Koç burcundaki Chiron, incinme ve güvensizlik duygularını ön plana çıkardı. Bunlar, biri sizi kabul etmediğinde veya başarısız olduğunuzda ve kendinizi veya başkalarını hayal kırıklığına uğrattığınızı hissettiğinizde deneyimlediğiniz duygulardır. Koç burcundaki Chiron ile aidiyet duygumuzu, eylemlerimizi ve varoluşumuzun önemini sorgularız.
Neden göz ardı ediliyorum? Neden kendimden bu kadar şüphe ediyorum? Birisi beni reddettiğinde, eleştirdiğinde veya bana tepeden baktığında neden bu kadar canım yanıyor? Bunlar bu geçiş sırasında vurgulanan temel varoluşsal sorulardan bazılarıdır.
Chiron’un Koç burcuna girmesiyle birlikte kimlik meseleleri konusunda artan bir hassasiyet oluştu ve bu durum kültürel, cinsiyet ve kimlik hareketlerinin artmasına yol açtı. Kimliğe yönelik bu artan odaklanma, özellikle meme ameliyatları (ki bunlar Yengeç ile ilişkilendirilir) ile karşılaştırıldığında, yüzle ilgili plastik cerrahi operasyonlarında, özellikle de yüz dolgularında (Koç burcu yüzü yönetir) artışa neden oldu. Sosyal medyada filtrelerin yaygınlaşması da bu eğilimle alakalıdır.
Ancak mesele şu: Koç burcundaki Chiron ilk önce güvensizliklerimizi gün yüzüne çıkarır. Bu güvensizlikleri anlama ve ele alma yolculuğu iyileşmeye yol açabilir, ancak yüzeysel düzeltmelere veya dışsal çözümlere kapılmamak hayati önem taşır. Gerçek şifa, derin kimlik sorunlarımızla yüzleşmek ve onları anlamaktan gelir. İnsanların yaraları ve güvensizlikleri nadiren göründükleri gibidir. Genellikle gözlemlediklerimiz ‘tepkisel’ yaralardır – acılarının gerçek kaynağını mutlaka ortaya çıkarmayan yüzeysel tepkiler.
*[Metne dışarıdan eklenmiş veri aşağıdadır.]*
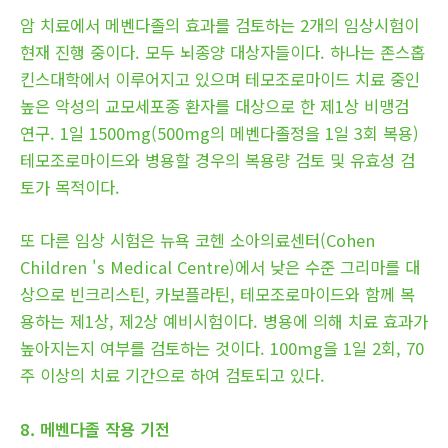
암 치료에서 메벤다졸의 효과를 검토하는 2개의 임상시험이
현재 진행 중이다. 모두 뇌종양 대상자들이다. 하나는 존스홉
킨스대학에서 이루어지고 있으며 테모조로마이드 치료 중인
높은 악성의 교모세포종 환자를 대상으로 한 제1상 비맹검
연구. 1일 1500mg(500mg의 메벤다졸정을 1일 3회 복용)
테모조로마이드와 병용할 경우의 복용량 검토 및 유효성 검
토가 목적이다.
또 다른 임상 시험은 뉴욕 코헨 소아의료센터(Cohen
Children 's Medical Centre)에서 낮은 수준 그리마를 대
상으로 빈크리스틴, 카보플라틴, 테모조로마이드와 함께 복
용하는 제1상, 제2상 예비시험이다. 병용에 의해 치료 효과가
높아지는지 여부를 검토하는 것이다. 100mg을 1일 2회, 70
주 이상의 치료 기간으로 하여 검토되고 있다.
8. 메벤다졸 작용 기전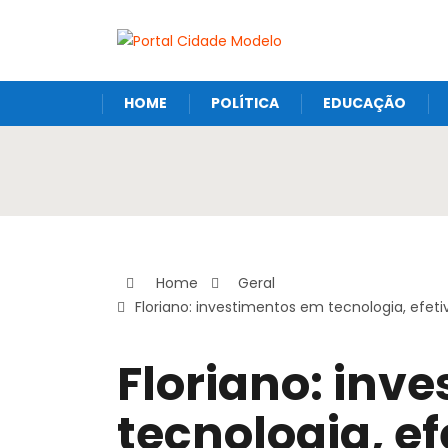
HOME
POLÍTICA
EDUCAÇÃO
Home
Geral
Floriano: investimentos em tecnologia, ef
Floriano: inv
tecnologia, ef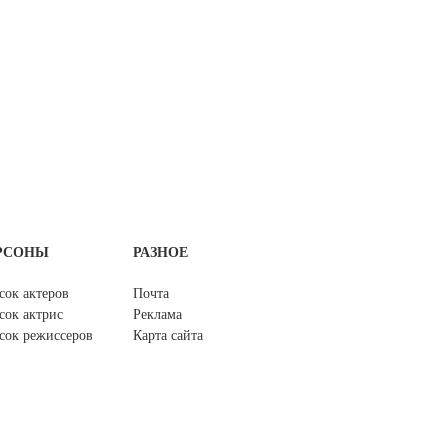
РСОНЫ
РАЗНОЕ
сок актеров
Почта
сок актрис
Реклама
сок режиссеров
Карта сайта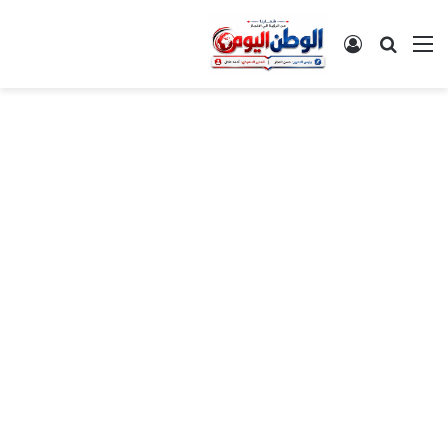
القائمة
بحث عن
تسجيل الدخول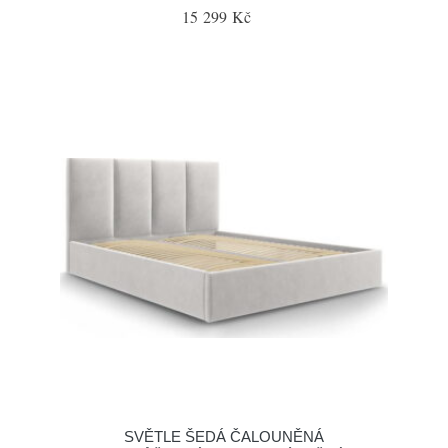
15 299 Kč
SVĚTLE ŠEDÁ ČALOUNĚNÁ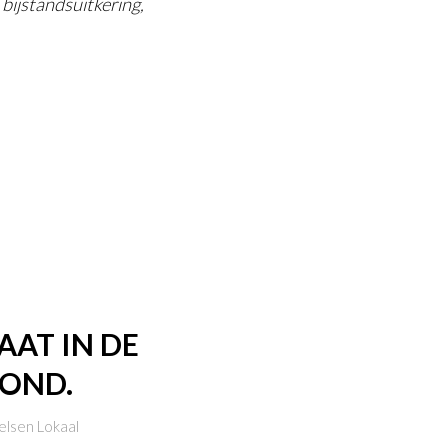
jstandsuitkering,
AAT IN DE
MOND.
lsen Lokaal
Örneğin, birisi iş yerinde terfi için çaresizse, bu çaresizlik altta yatan sorunları gösterir. Birisi ‘çaresizce’ bir ortağa ihtiyaç duyuyorsa, belki başka bir şey oluyordur. Belki onaylanmaya ihtiyaç duyuyordur. Belki de arkadaşlığa ihtiyaç duyuyordur. Bilmemek, belirsizlik, derin kafa karışıklığı, bağlam eksikliği bizi terfi veya ortaklık gibi tek bir çözümün her şeyi düzelteceğine inanmaya yönlendiriyor.
İçimizdeki o boşluğu doldurup yaraları iyileştiremediğimiz sürece, acımızı yansıtan yaralı insanları ve durumları çekmeye devam edeceğiz ve esasen aynı mesajı tekrarlayacağız: Önce kendini iyileştir.
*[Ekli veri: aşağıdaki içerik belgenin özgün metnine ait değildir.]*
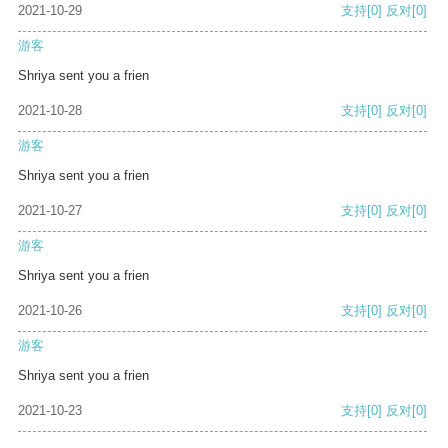
2021-10-29
支持
[0]
反对
[0]
游客
Shriya sent you a frien
2021-10-28
支持
[0]
反对
[0]
游客
Shriya sent you a frien
2021-10-27
支持
[0]
反对
[0]
游客
Shriya sent you a frien
2021-10-26
支持
[0]
反对
[0]
游客
Shriya sent you a frien
2021-10-23
支持
[0]
反对
[0]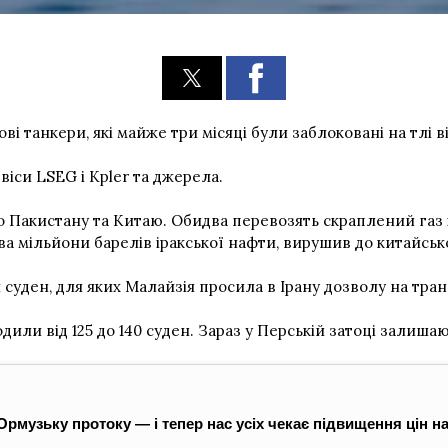
і танкери, які майже три місяці були заблоковані на тлі в
віси LSEG і Kpler та джерела.
 до Пакистану та Китаю. Обидва перевозять скраплений газ
а мільйони барелів іракської нафти, вирушив до китайськ
суден, для яких Малайзія просила в Ірану дозволу на транз
или від 125 до 140 суден. Зараз у Перській затоці залишают
Ормузьку протоку — і тепер нас усіх чекає підвищення цін н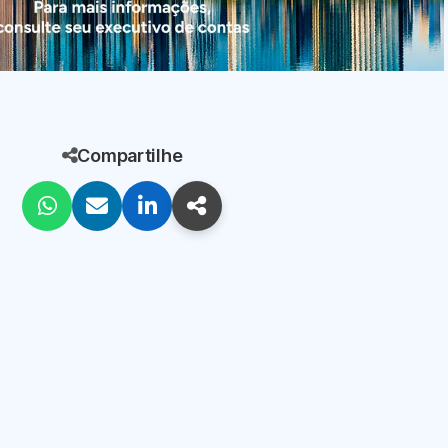
Compartilhe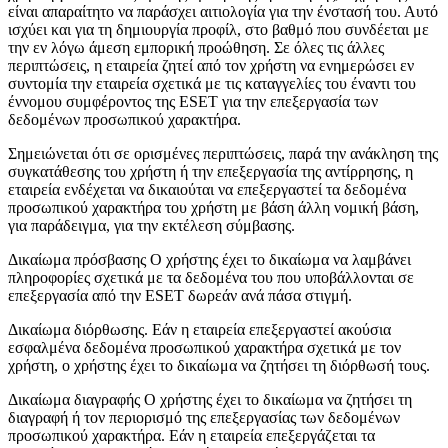
είναι απαραίτητο να παράσχει αιτιολογία για την ένστασή του. Αυτό
ισχύει και για τη δημιουργία προφίλ, στο βαθμό που συνδέεται με
την εν λόγω άμεση εμπορική προώθηση. Σε όλες τις άλλες
περιπτώσεις, η εταιρεία ζητεί από τον χρήστη να ενημερώσει εν
συντομία την εταιρεία σχετικά με τις καταγγελίες του έναντι του
έννομου συμφέροντος της ESET για την επεξεργασία των
δεδομένων προσωπικού χαρακτήρα.
Σημειώνεται ότι σε ορισμένες περιπτώσεις, παρά την ανάκληση της
συγκατάθεσης του χρήστη ή την επεξεργασία της αντίρρησης, η
εταιρεία ενδέχεται να δικαιούται να επεξεργαστεί τα δεδομένα
προσωπικού χαρακτήρα του χρήστη με βάση άλλη νομική βάση,
για παράδειγμα, για την εκτέλεση σύμβασης.
Δικαίωμα πρόσβασης
Ο χρήστης έχει το δικαίωμα να λαμβάνει
πληροφορίες σχετικά με τα δεδομένα του που υποβάλλονται σε
επεξεργασία από την ESET δωρεάν ανά πάσα στιγμή.
Δικαίωμα διόρθωσης.
Εάν η εταιρεία επεξεργαστεί ακούσια
εσφαλμένα δεδομένα προσωπικού χαρακτήρα σχετικά με τον
χρήστη, ο χρήστης έχει το δικαίωμα να ζητήσει τη διόρθωσή τους.
Δικαίωμα διαγραφής
Ο χρήστης έχει το δικαίωμα να ζητήσει τη
διαγραφή ή τον περιορισμό της επεξεργασίας των δεδομένων
προσωπικού χαρακτήρα. Εάν η εταιρεία επεξεργάζεται τα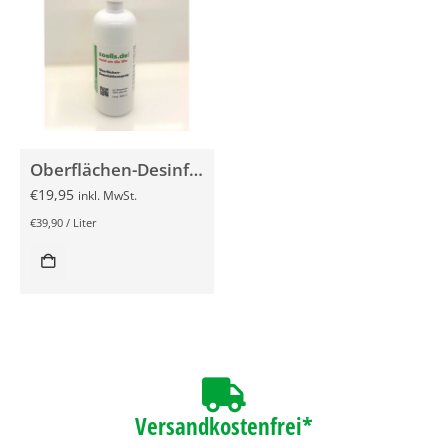
Oberflächen-Desinfektionsspray 500ml
€
19,95
inkl. MwSt.
€
39,90
/
Liter
Versandkostenfrei*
Chiron geçişi sırasında yapabileceğimiz en kötü şey onu görmezden gelmek, çağrıyı ve şifa yolculuğumuza başladığımızda kaçınılmaz olarak ortaya çıkan olumsuz duyguları görmezden gelmektir. Chiron’un geri hareket dönemleri, düşünmek, yeniden değerlendirmek, noktaları birleştirmek, iyileşmek ve bizi işe yaramayan şeylere takılıp bırakan kalıpları serbest bırakmak için mükemmel zamanlardır.